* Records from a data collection
--
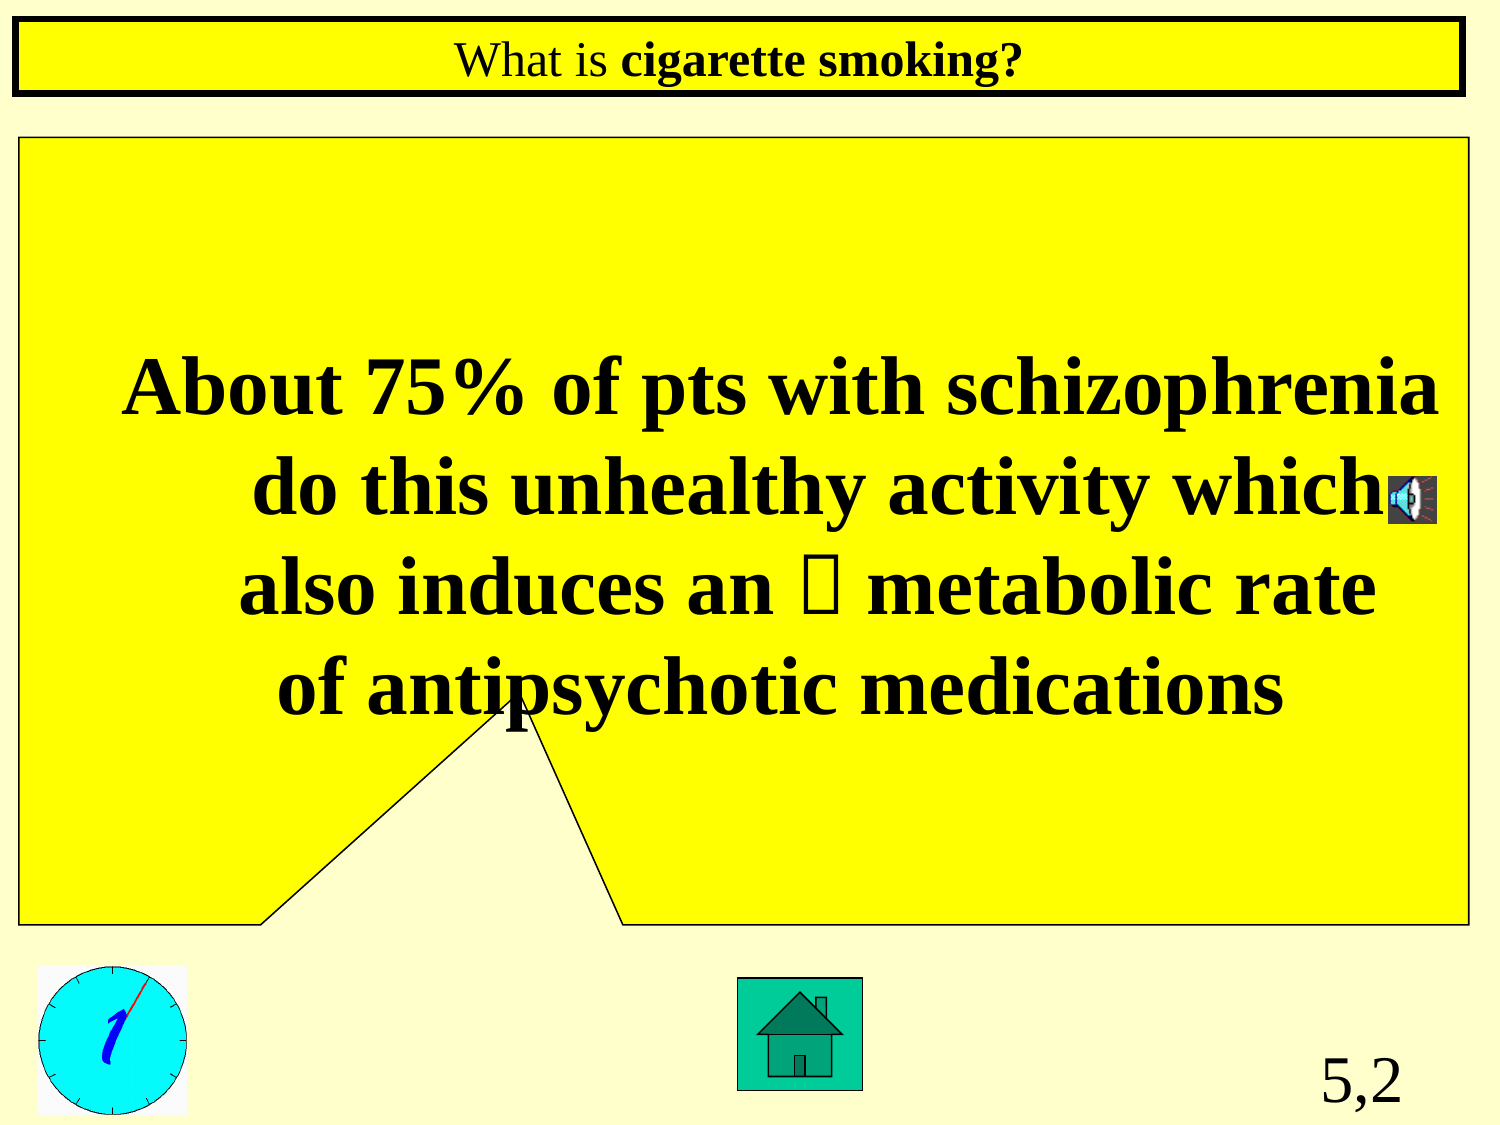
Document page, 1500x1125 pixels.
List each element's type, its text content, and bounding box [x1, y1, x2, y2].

picture [1387, 474, 1438, 526]
subtitle 5,2 [1224, 1037, 1500, 1125]
text_box About 75% of pts with schizophrenia do this unhealthy activity which also induces an  metabolic rate of antipsychotic medications [18, 137, 1469, 925]
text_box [37, 965, 188, 1116]
text_box What is cigarette smoking? [15, 18, 1463, 94]
text_box [737, 978, 863, 1091]
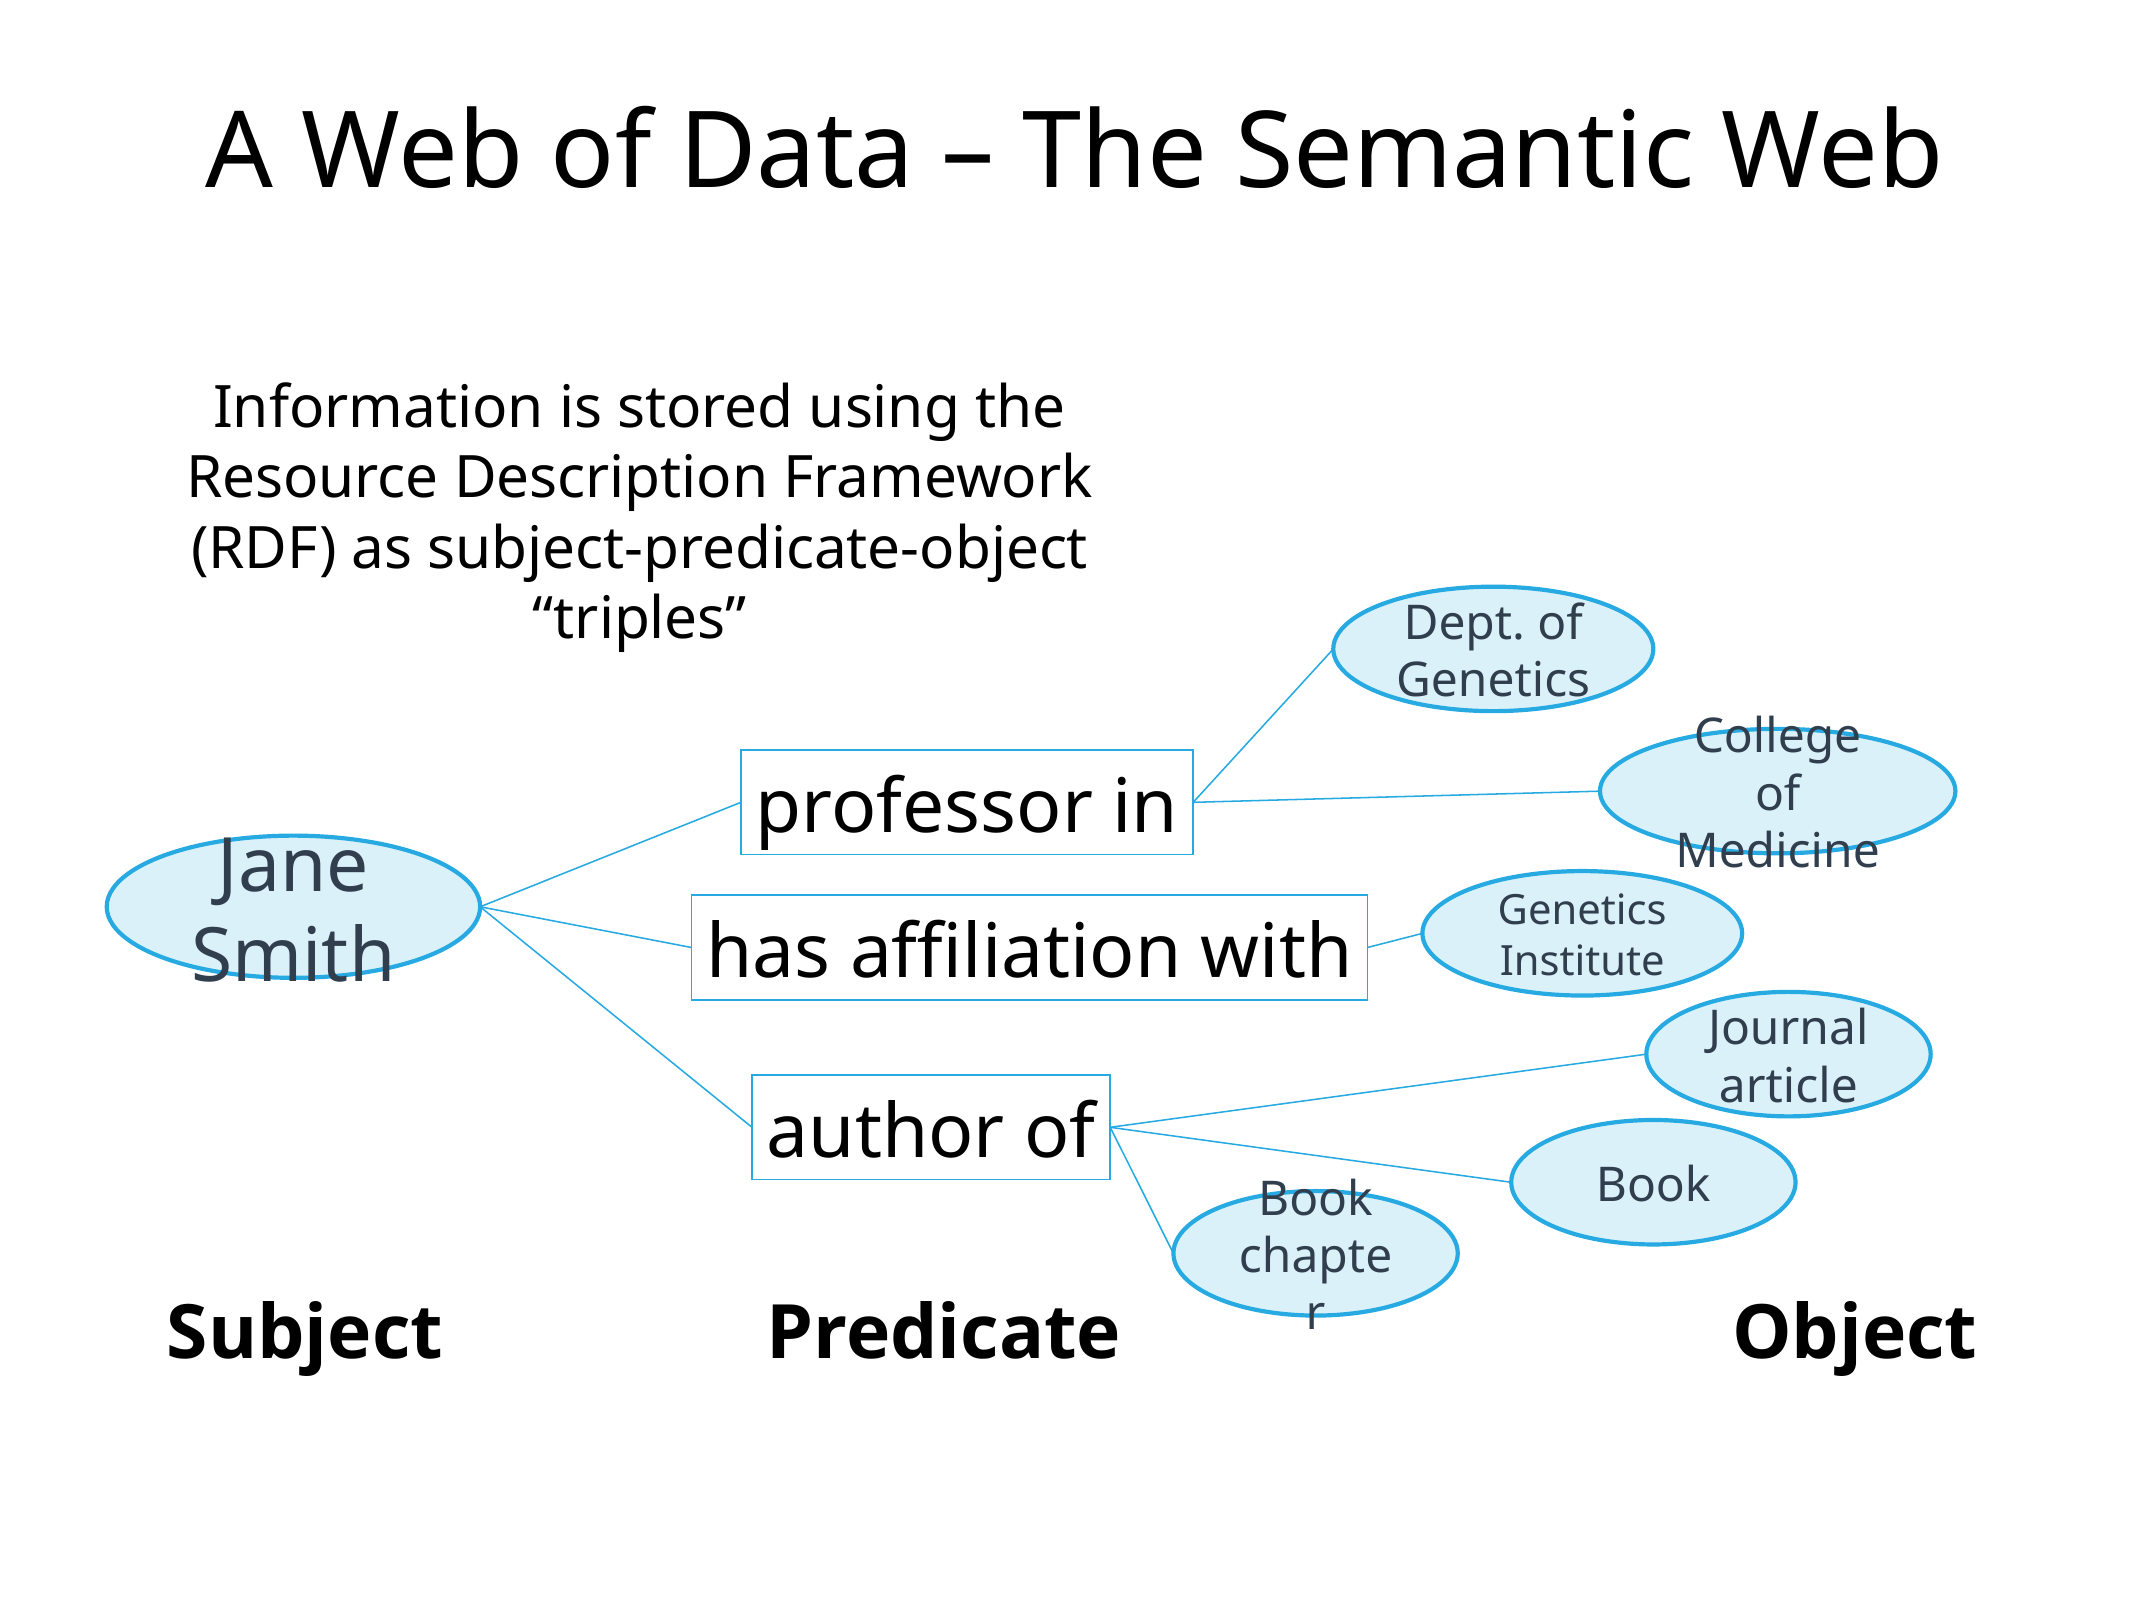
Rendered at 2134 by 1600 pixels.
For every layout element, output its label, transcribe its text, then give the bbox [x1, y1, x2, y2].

text_box Information is stored using the Resource Description Framework (RDF) as subject-predicate-object “triples” [106, 337, 1174, 586]
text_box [106, 586, 1989, 1383]
text_box A Web of Data – The Semantic Web [88, 71, 2063, 267]
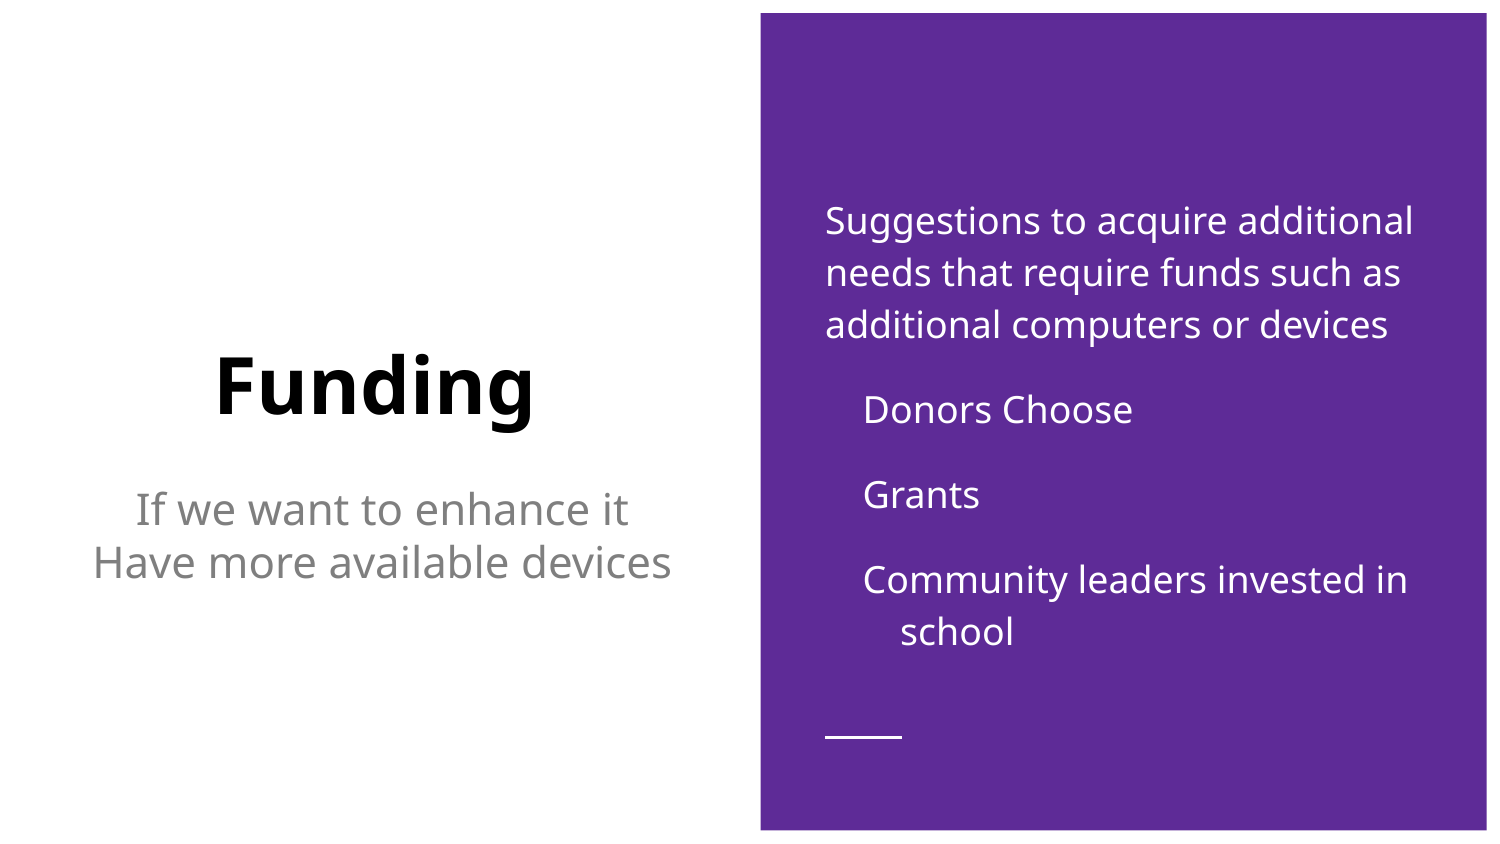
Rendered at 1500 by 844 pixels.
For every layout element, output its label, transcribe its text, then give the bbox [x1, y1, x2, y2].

subtitle If we want to enhance it Have more available devices [50, 467, 715, 688]
list Suggestions to acquire additional needs that require funds such as additional computers or devices Donors Choose Grants Community leaders invested in school [810, 118, 1440, 725]
title Funding [43, 193, 708, 446]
--
* About this exercise
In the lines above, spot each one that contains the word "Rendered" and copy it.

* Response to this task
Rendered at 2134 by 1600 pixels.
Rendered at 1500 by 844 pixels.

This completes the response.